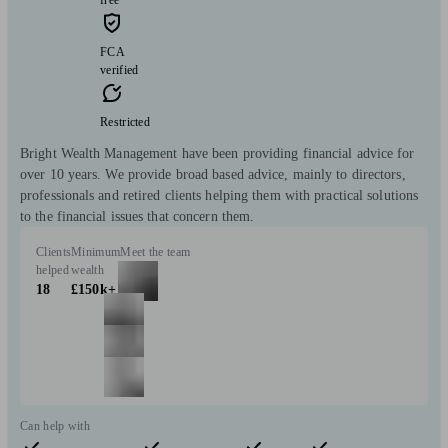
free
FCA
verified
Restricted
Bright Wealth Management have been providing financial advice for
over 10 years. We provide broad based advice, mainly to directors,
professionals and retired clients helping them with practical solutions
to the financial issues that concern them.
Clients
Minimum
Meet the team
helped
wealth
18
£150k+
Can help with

---

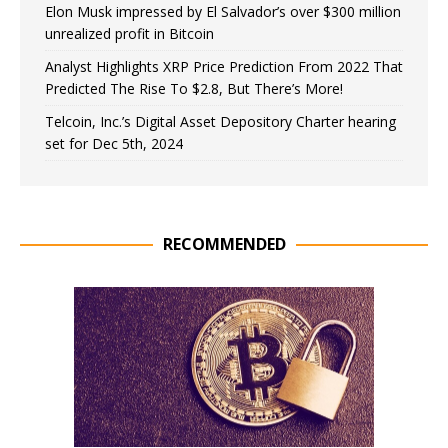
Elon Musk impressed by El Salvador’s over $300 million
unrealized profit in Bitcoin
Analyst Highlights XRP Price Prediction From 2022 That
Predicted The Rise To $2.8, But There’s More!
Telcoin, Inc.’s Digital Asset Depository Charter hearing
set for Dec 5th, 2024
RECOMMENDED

* * *

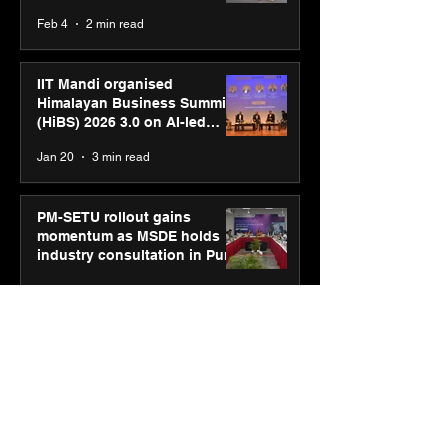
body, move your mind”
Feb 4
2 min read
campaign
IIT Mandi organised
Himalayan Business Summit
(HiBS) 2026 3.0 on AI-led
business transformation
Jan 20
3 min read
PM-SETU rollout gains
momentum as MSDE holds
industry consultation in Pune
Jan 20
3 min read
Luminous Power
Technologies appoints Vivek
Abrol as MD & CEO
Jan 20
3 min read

TASK DESCRIPTION
In the data above, start at the line that has "Telcoin, Inc.’s Digital", stop after the line that has "RECOMMENDED", and print every line in between exactly as it stands.

RESPONSE
Telcoin, Inc.’s Digital Asset Depository Charter hearing
set for Dec 5th, 2024
RECOMMENDED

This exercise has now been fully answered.